Darilaut – Setiap tahun diperkirakan sebanyak 11 juta ton plastik memasuki lautan. Para pemimpin dunia mengarahkan perhatian pada polusi plastik tersebut.
Melansir Unep.org (16/2) selama lebih dari lima dekade, plastik telah mengalir ke lautan dunia, meracuni kehidupan laut, dan mencemari pantai.
Akhir bulan ini, United Nations Environment Assembly atau Majelis Lingkungan Perserikatan Bangsa-Bangsa (UNEA) direncanakan akan mengambil langkah pertama untuk membuat perjanjian penting untuk pengendalian polusi plastik di seluruh dunia.
Badan pembuat keputusan lingkungan tertinggi di dunia dan negosiator dijadwalkan mendiskusikan proposal untuk aturan yang mengikat secara hukum tentang penggunaan dan pembuangan plastik.
Langkah ini merupakan bagian dari upaya global yang lebih besar untuk membendung gelombang polusi plastik.
Laporan terbaru Program Lingkungan Perserikatan Bangsa-Bangsa (UNEP), setiap tahun, diperkirakan 11 juta ton plastik memasuki lautan dunia. Sekitar 300 juta ton sampah plastik (jumlah yang setara dengan berat populasi manusia) diproduksi setiap tahun.
Namun, hanya 9 persen yang didaur ulang. Sebagian besar sisanya terakumulasi di tempat pembuangan sampah atau lingkungan alam.
Seiring waktu, bahan-bahan ini terurai menjadi mikroplastik yang memudahkan polutan tambahan ke dalam rantai makanan manusia, sistem air tawar, dan udara.
Sejak 1950-an, tingkat produksi plastik telah tumbuh lebih cepat daripada bahan lainnya. Ada juga pergeseran dari produksi plastik tahan lama ke plastik sekali pakai.
Hingga saat ini, Konvensi Basel telah menjadi satu-satunya instrumen global yang mengikat secara hukum dalam menangani polusi plastik.
Ini mengatur pergerakan lintas batas sampah plastik dan membuat negara berkomitmen untuk mengelola polusi plastik dengan lebih baik.
Sebagai bagian dari Konvensi Basel, negara-negara meluncurkan Kemitraan Sampah Plastik pada tahun 2019, yang telah mendanai 23 proyek yang dirancang untuk mencegah polusi plastik dan mendorong bisnis dan negara bagian untuk menggunakan kembali produk plastik.
Inisiatif tersebut termasuk upaya untuk membatasi polusi laut di Kamerun, mendukung daur ulang di Thailand, dan mencegah restoran di China menggunakan wadah plastik sekali pakai.

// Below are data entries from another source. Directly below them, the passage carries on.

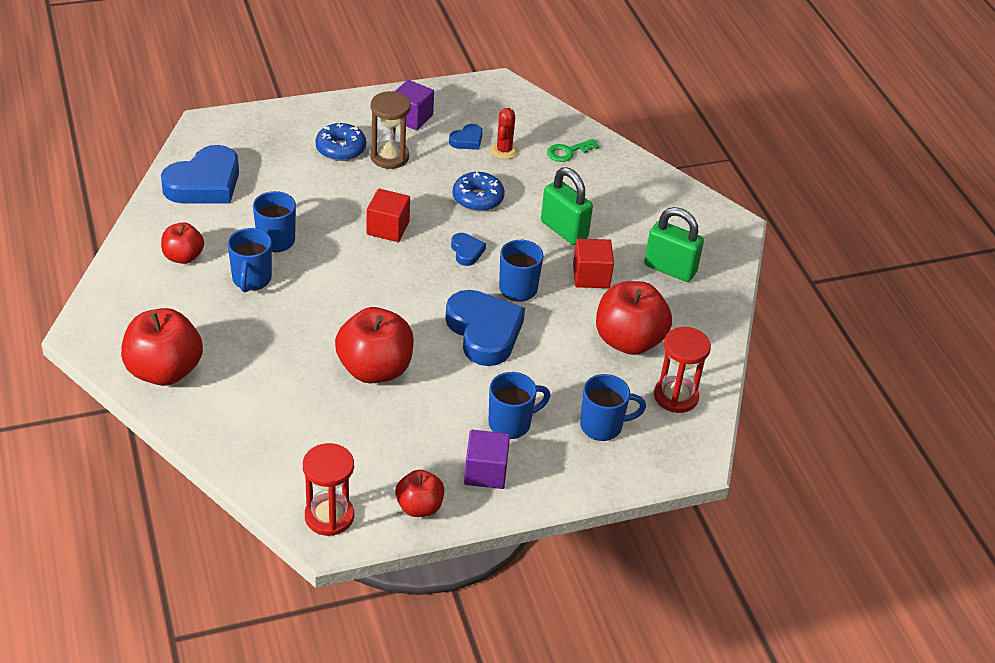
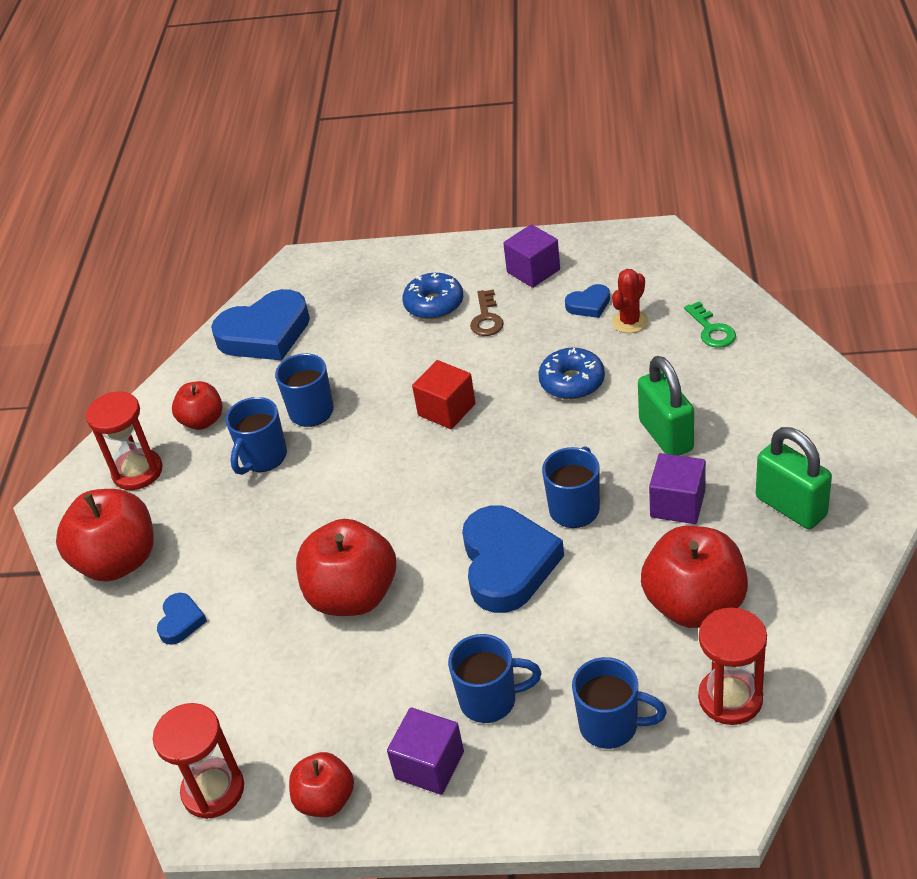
camera: 30 degrees right, 0 degrees up
brown hourglass [370,91,411,169] -> brown key [470,290,504,336]
blue heart [451,233,486,266] -> blue heart moved to [157,593,207,645]
green key [547,139,600,162] -> green key turned 105 degrees counterclockwise [684,301,736,348]
red cube [573,239,614,288] -> purple cube [649,453,706,524]
none -> red hourglass [86,391,163,490]

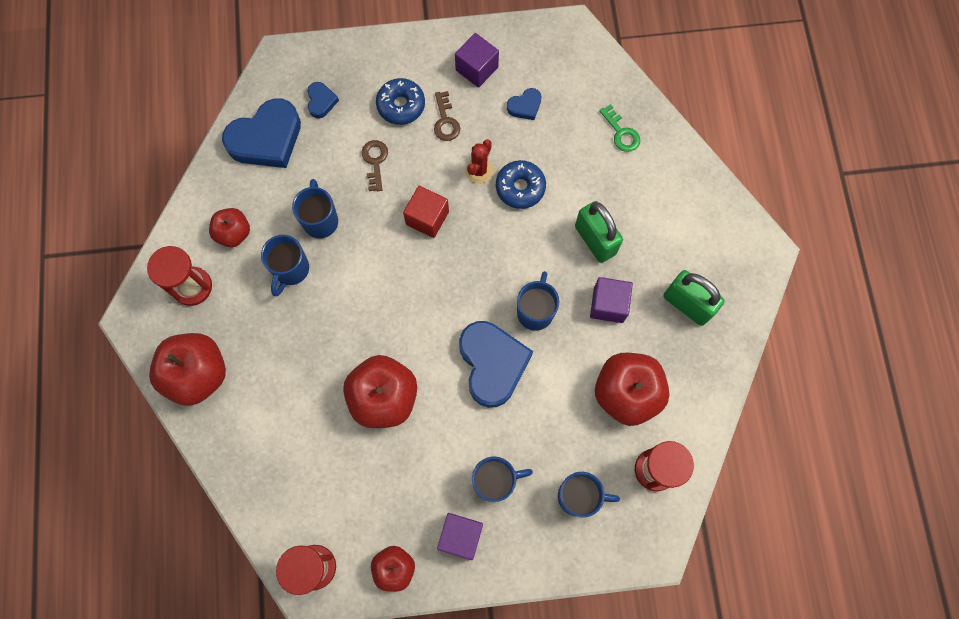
camera: 15 degrees left, 30 degrees up
blue heart [157,593,207,645] -> blue heart moved to [307,82,339,119]
red cactus [612,269,648,333] -> red cactus moved to [466,139,494,183]
none -> brown key [362,140,388,191]

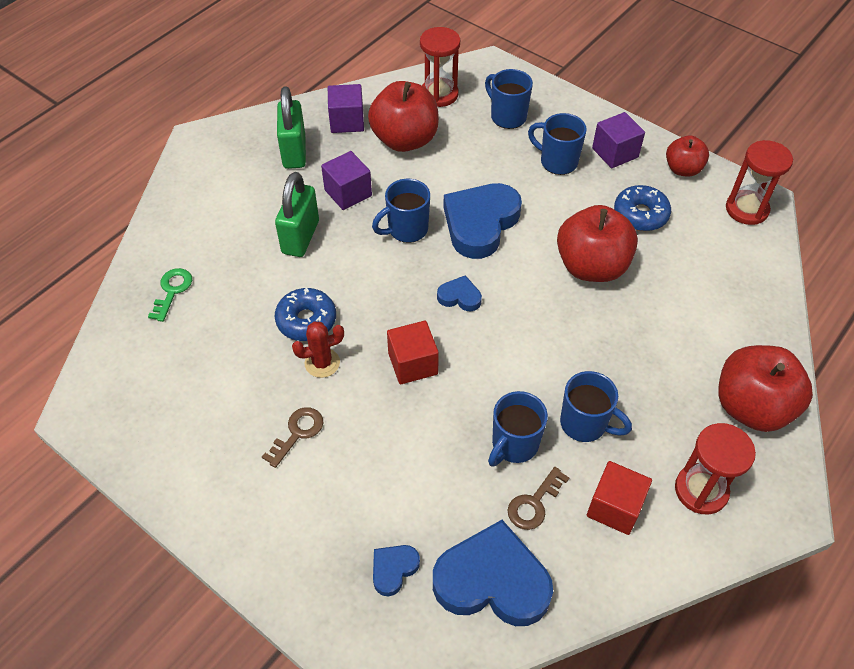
camera: 135 degrees left, 20 degrees down
red apple [209,208,250,247] -> red cube [587,461,652,535]
blue mug [261,235,309,296] -> blue mug turned 60 degrees clockwise [560,371,632,442]
brown key [362,140,388,191] -> brown key moved to [508,467,569,530]
blue donut [376,78,425,125] -> blue donut moved to [614,185,671,231]
purple cube [455,33,499,88] -> purple cube moved to [328,84,364,133]
blue heart [507,88,541,120] -> blue heart moved to [437,275,482,311]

Menurut Direktur Perdagangan dan Lingkungan dari Biro Daur Ulang Internasional, Ross Bartley, kemitraan ini melibatkan setengah dari pemerintah dunia di antara para anggotanya.
Namun, lebih banyak peserta diperlukan untuk “membuat terobosan untuk meminimalkan timbulan sampah plastik secara efektif dan membawanya di bawah pengelolaan yang ramah lingkungan,” katanya.

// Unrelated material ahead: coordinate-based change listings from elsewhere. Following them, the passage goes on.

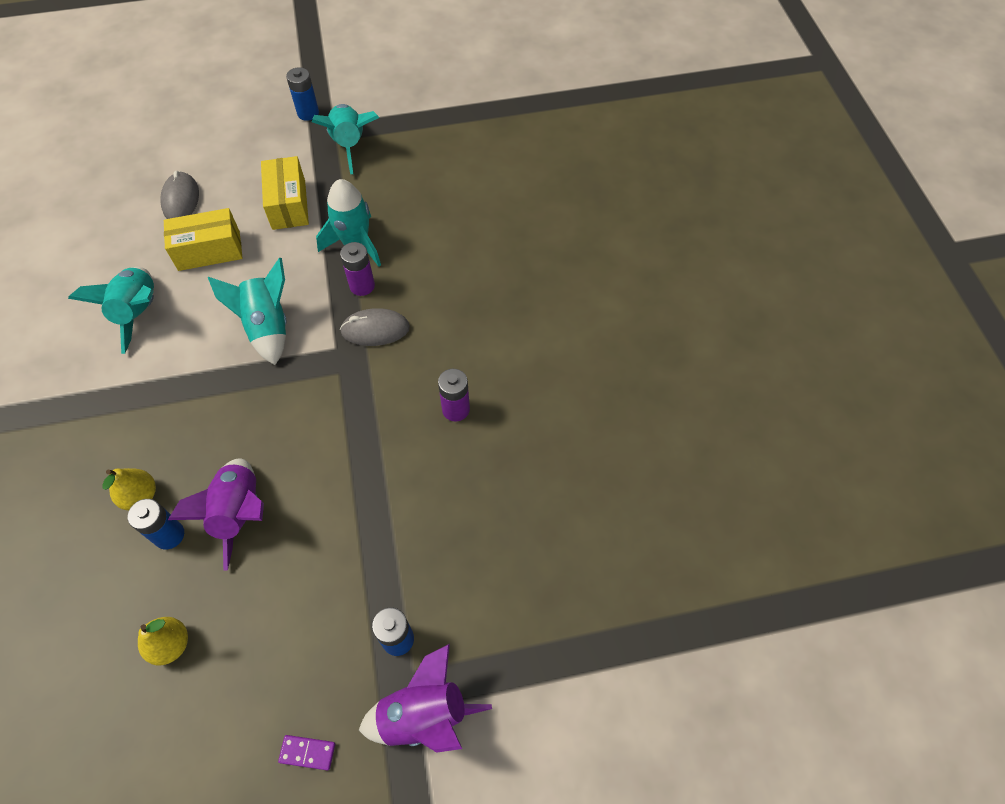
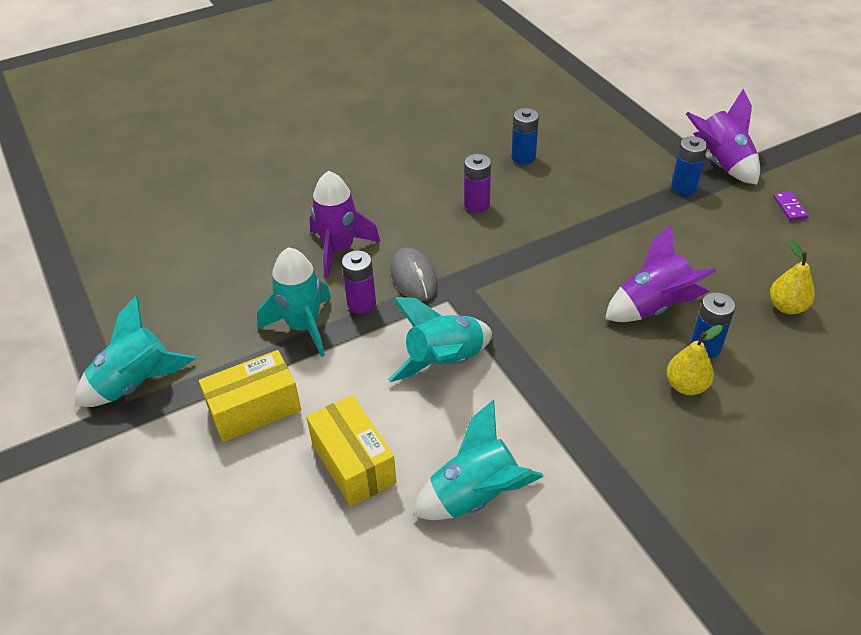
camera: 105 degrees left, 15 degrees down
grey mouse [160,171,199,219] -> none
blue battery [286,67,319,121] -> blue battery moved to [512,108,539,165]
none -> purple rocket [309,171,380,278]

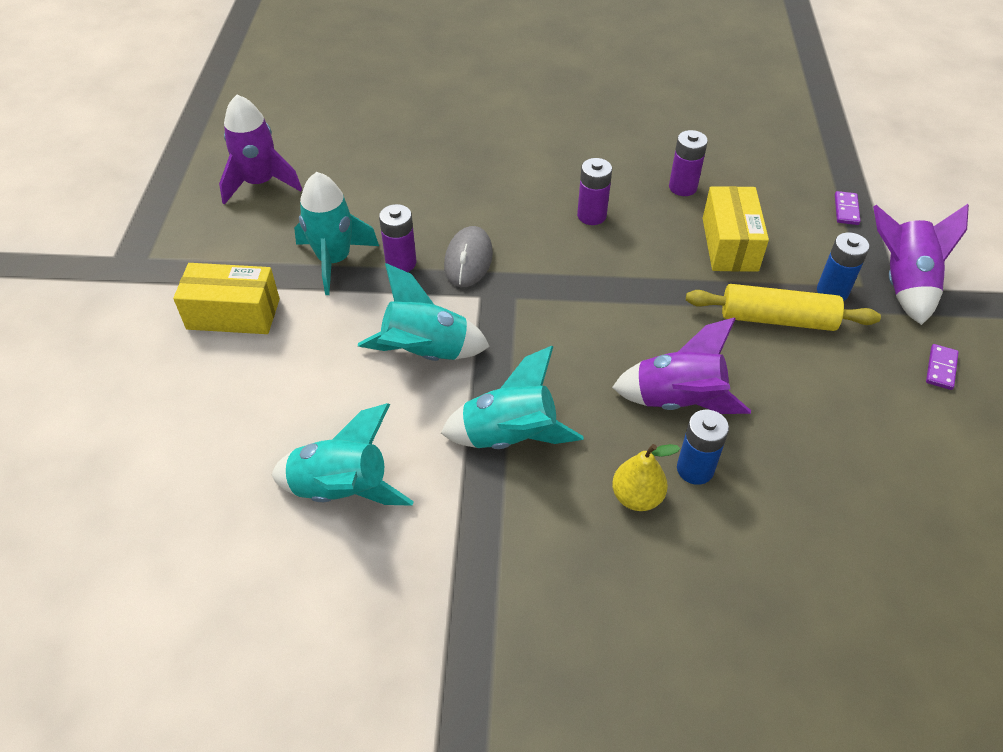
camera: 30 degrees right, 5 degrees up
turquoise rocket [75,295,196,407] -> turquoise rocket moved to [441,346,583,449]
yellow box [306,395,397,507] -> yellow box moved to [703,186,769,272]
purple rocket [309,171,380,278] -> purple rocket moved to [219,95,302,205]
blue battery [512,108,539,165] -> purple battery [669,130,708,196]
yellow pear [770,240,815,314] -> none
none -> yellow rolling pin [686,284,881,331]
none -> purple domino [835,191,861,225]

Begitu plastik memasuki lingkungan, dampak lingkungan dapat bertahan ratusan tahun.
The Great Pacific Garbage Patch adalah contoh yang terkenal. Itu penuh dengan limbah dari sejumlah negara dan terletak di hamparan lautan tanpa yurisdiksi nasional.

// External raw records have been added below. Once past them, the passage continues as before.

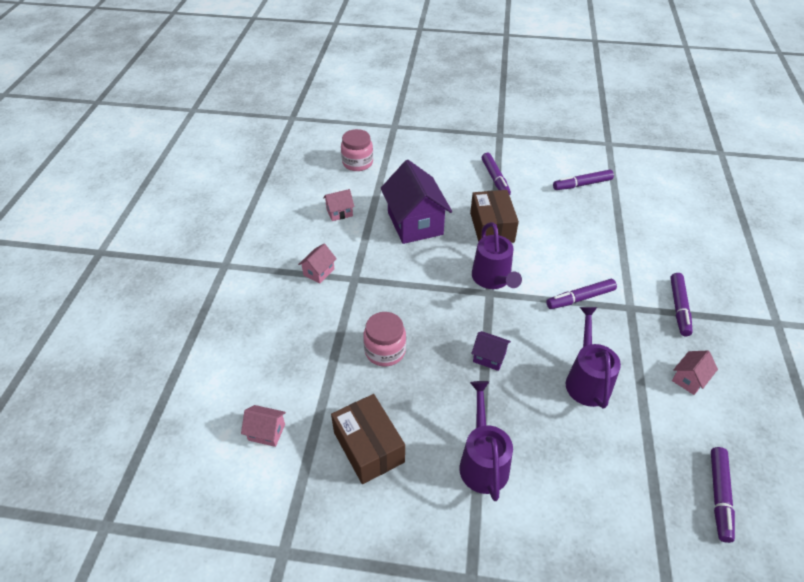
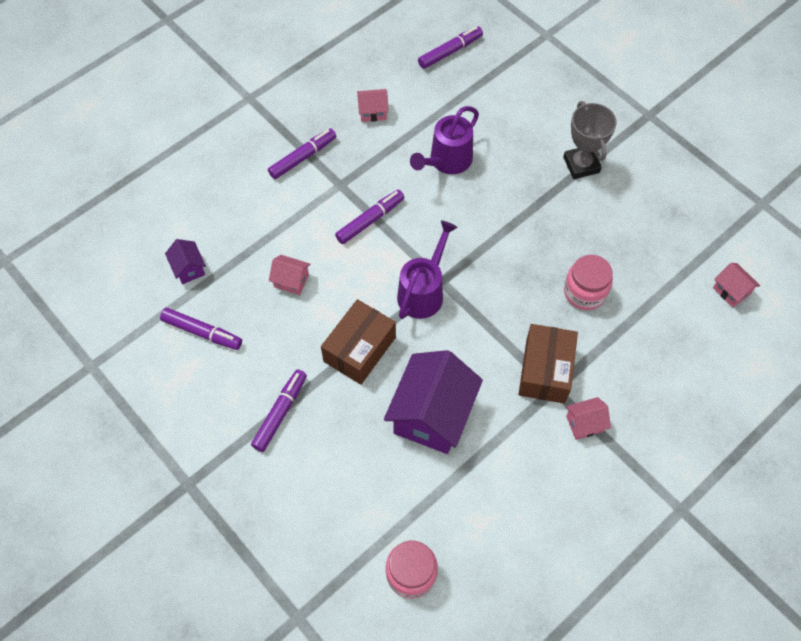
camera: 140 degrees left, 15 degrees up
pink house [323,189,354,221] -> pink house moved to [269,255,311,295]
brown box [331,394,405,484] -> brown box moved to [518,324,578,404]
purple watering can [459,381,513,501] -> grey trophy [563,101,617,179]
purple house [471,331,511,371] -> purple house moved to [165,239,206,284]
purple marker [546,279,617,309] -> purple marker turned 60 degrees counterclockwise [335,190,404,244]

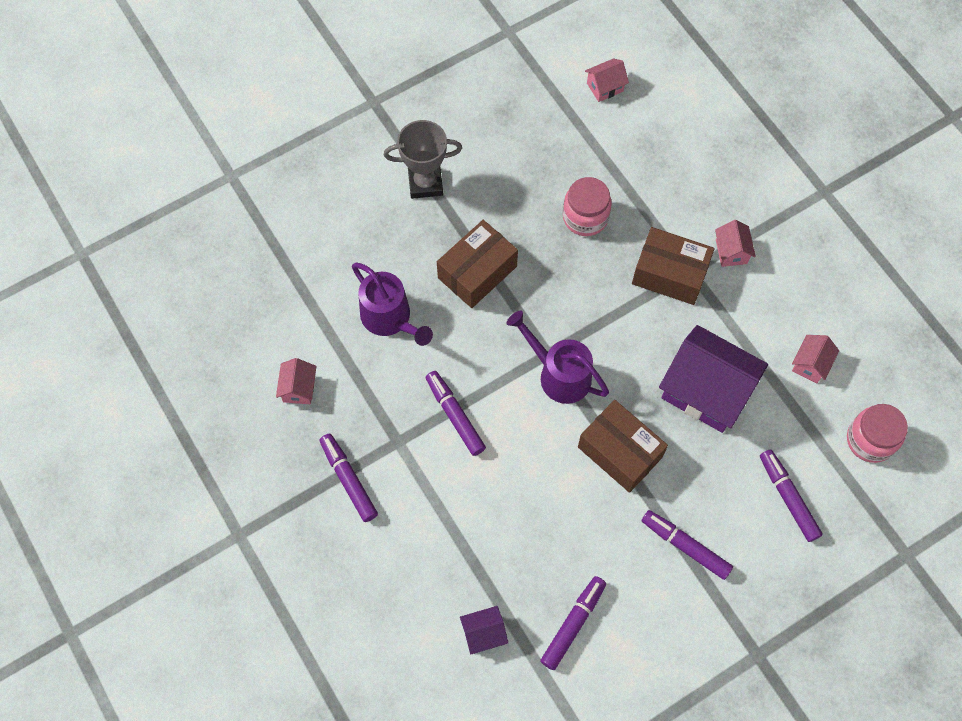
camera: 80 degrees left, 5 degrees up
pink house [269,255,311,295] -> pink house moved to [792,335,839,383]
purple marker [418,26,483,69] -> purple marker moved to [760,449,823,542]
none -> brown box [437,220,518,308]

Meskipun plastik dapat ditempa, pada dasarnya bersifat permanen. Ini adalah dorongan dari pameran foto, Plastic is Forever, yang diadakan sebelum pertemuan Konferensi Para Pihak pada Konvensi Basel, Rotterdam dan Stockholm pada tahun 2021.
Upaya untuk mengatasi polusi limbah plastik perlu dilakukan secara internasional dan antar generasi. Yang siap mewarisi tantangan membersihkan Bumi, perubahan perilaku dalam produksi, konsumsi, dan pengelolaan limbah sangat dibutuhkan.
Di UNEA mendatang, mata akan tertuju pada negara-negara anggota untuk melihat apakah mereka akan mengambil tindakan tegas terhadap polusi plastik.
Harapannya, negara-negara anggota akan membahas proposal untuk membentuk komite negosiasi antar pemerintah yang akan mengarah pada instrumen global yang mengikat secara hukum.
Negosiasi jenis perjanjian global ini rumit, membutuhkan persetujuan dan konsensus politik. Seperti yang dikatakan dalam laporan From Pollution to Solution UNEP, “Kami memiliki pengetahuan, kami membutuhkan kemauan politik dan tindakan segera dari pemerintah untuk mengatasi krisis yang meningkat.”